Is Ferrari an extraordinary company?

At ROA, we are only interested in owning extraordinary companies. Is Ferrari extraordinary?

One of the key markers of an extraordinary company is its ability to earn profit from its operations that is enough to compensate for the opportunity cost of investing in the company.

Opportunity cost is a fancy way of saying – I could have done something else with the money, but I put it in your company, did you earn a decent return?

Think of the opportunity cost as a hurdle that the company has to keep jumping over, year after year.

If a company earns a return in excess of the hurdle, great, it is creating extra value for its shareholders. If it earns exactly the same as the hurdle, the excess is zero and that is fine, it is still giving a fair return. If it earns below the hurdle, no good. You could have done better somewhere else.

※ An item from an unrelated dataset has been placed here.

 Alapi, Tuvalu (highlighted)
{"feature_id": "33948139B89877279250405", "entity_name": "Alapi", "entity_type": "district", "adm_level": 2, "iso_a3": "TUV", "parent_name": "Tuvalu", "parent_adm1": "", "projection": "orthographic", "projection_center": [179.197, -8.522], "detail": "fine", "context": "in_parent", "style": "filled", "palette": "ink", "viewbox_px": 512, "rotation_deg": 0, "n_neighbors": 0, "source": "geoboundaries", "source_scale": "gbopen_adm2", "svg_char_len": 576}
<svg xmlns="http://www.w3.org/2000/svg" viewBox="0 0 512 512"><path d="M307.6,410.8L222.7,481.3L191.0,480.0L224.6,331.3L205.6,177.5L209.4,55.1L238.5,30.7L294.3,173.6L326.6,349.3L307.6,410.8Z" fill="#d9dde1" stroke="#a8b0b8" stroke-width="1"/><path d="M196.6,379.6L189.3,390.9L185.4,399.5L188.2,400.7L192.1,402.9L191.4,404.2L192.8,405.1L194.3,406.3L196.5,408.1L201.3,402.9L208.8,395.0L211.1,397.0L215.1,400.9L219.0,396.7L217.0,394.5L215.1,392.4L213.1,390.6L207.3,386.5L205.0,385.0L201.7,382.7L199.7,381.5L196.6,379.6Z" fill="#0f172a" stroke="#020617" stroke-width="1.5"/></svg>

In mature industries, companies earn the fair return because competition has reduced excess return to zero. You might expect that to be the situation in the automotive industry. It might be happening, but not to Ferrari.

On average, Ferrari earns excess return of 12% per annum. That is excellent, because 0% is what we expected for the industry.

Ace up their sleeve

Another interesting trick which Ferrari is able to pull, is to have negative investment in working capital.

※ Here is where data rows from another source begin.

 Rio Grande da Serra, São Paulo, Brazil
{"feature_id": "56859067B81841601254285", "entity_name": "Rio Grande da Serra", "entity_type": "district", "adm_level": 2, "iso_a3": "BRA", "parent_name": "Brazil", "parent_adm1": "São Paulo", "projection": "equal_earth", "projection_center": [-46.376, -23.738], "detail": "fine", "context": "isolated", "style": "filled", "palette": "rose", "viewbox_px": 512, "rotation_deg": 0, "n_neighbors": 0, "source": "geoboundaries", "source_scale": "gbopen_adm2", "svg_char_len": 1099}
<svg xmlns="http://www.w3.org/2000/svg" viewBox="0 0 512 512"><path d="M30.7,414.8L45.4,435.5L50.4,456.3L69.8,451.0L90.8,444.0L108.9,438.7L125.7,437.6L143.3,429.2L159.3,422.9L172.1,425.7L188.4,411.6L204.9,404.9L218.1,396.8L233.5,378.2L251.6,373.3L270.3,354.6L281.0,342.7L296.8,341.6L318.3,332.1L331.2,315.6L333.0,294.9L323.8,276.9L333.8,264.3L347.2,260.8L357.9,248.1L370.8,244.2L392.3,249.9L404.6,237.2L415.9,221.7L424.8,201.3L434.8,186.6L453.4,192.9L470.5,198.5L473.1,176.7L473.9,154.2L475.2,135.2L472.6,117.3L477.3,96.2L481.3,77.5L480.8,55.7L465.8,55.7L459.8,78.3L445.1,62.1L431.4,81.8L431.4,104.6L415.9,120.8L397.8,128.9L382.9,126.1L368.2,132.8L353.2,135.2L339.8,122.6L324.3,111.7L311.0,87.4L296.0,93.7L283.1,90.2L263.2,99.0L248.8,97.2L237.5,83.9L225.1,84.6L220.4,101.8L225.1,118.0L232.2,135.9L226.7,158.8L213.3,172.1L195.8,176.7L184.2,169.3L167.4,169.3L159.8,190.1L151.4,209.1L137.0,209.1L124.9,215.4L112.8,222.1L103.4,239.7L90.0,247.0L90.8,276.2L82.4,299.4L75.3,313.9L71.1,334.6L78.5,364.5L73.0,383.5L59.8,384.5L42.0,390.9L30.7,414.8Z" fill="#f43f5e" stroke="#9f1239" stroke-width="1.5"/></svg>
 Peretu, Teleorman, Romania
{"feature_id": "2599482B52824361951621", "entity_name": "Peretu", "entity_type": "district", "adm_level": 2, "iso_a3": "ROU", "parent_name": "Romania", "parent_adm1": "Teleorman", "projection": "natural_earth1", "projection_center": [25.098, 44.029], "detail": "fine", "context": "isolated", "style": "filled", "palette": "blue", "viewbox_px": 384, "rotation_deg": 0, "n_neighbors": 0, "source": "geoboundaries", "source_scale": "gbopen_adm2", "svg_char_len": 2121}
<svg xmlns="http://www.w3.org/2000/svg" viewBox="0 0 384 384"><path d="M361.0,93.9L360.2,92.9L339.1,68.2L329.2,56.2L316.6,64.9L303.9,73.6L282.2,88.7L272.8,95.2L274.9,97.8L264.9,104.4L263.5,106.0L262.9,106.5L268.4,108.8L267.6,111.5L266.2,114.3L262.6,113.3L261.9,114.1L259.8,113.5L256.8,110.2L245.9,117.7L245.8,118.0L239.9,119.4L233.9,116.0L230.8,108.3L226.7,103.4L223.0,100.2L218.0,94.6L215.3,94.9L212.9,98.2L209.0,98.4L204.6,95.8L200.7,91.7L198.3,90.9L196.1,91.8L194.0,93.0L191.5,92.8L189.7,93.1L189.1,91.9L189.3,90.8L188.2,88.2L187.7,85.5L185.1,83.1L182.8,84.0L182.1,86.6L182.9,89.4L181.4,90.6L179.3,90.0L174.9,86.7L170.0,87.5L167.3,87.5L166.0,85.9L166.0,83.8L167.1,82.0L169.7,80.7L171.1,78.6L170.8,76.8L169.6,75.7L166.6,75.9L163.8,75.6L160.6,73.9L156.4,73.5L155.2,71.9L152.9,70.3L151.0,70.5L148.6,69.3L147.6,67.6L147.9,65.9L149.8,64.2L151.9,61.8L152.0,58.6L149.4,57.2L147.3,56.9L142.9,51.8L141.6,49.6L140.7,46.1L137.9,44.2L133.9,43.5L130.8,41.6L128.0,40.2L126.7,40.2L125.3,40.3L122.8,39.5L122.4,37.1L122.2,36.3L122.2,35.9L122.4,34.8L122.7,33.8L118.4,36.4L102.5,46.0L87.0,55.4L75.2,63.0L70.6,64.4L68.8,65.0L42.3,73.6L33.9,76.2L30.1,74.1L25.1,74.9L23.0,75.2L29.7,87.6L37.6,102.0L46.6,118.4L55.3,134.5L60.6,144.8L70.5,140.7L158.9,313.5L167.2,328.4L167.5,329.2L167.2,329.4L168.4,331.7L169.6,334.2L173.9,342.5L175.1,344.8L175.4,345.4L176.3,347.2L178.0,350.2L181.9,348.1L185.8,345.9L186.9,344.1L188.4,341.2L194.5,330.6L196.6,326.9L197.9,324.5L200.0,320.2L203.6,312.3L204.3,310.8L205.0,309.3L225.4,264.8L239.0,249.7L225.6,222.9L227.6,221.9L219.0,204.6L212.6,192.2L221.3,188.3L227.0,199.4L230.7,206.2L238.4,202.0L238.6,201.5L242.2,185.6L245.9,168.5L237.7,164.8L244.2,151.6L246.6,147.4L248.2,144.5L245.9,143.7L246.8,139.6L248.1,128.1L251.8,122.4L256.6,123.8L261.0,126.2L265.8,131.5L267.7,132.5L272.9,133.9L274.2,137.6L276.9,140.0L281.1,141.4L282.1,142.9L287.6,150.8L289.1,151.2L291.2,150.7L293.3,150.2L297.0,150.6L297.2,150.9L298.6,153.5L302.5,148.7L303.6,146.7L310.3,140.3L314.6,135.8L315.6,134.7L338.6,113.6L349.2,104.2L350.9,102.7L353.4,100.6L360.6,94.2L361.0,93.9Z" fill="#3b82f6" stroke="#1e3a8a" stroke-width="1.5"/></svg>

In simple terms, what that means is that Ferrari buys parts, manufactures a car and sells the car before it has to pay its suppliers.

Most companies cannot do this. They have to pay for things before they can sell them. Some retail stores do pull this off. Suppliers put things on their shelves and it gets sold before they have to pay the supplier. But this is not the norm.

This is an ace up the sleeve for Ferrari because they get a bit of free financing. And who doesn’t love free financing?

Company performance stats

Ferrari’s return metrics are above average:

  • Return on invested capital = 22% (Index = 11.67)

  • Return on assets = 15% (Index = 4.8)

  • Return on equity = 45% (Index = 17.7)

  • Debt to equity ratio = 0.9

Share price return

Ferrari’s share price returns have been pretty spectacular:

  • 1-year: 70%

  • 3-years: 21%

  • 5-years: 28%

Valuation metrics:

  • Price to earnings = 51x (Index = 7.6x)

  • Price to book value = 21x (Index = 1.1x)

  • Price to cash flow = 37x (Index = 4.9x)

  • Dividend yield = 0.54%

Ferrari appears to be highly valued, but remember, it is an extraordinary company and those companies are more expensive than the average, which the index represents.

Are we buying? Maybe. You can follow the portfolio and get notified if we do.

My favourite Ferrari

Perhaps the most important question of all. What is my favourite Ferrari?

It’s the SF90 Spider:

  • Price: $580 000

  • Engine: 4.0 litre twin-turbocharged V8 + 3 electric motors

  • 0 to 100 km/h: 2.5 seconds

  • 0 to 100 mph: 5.0 seconds (161 km/h)

  • Top speed:  340 km/h (211 mph)

Ferrari SF90 Spider

One Ferrari share costs $367. A bargain in comparison. If you cannot afford the car, perhaps trade acceleration for exhilaration and consider owning the share.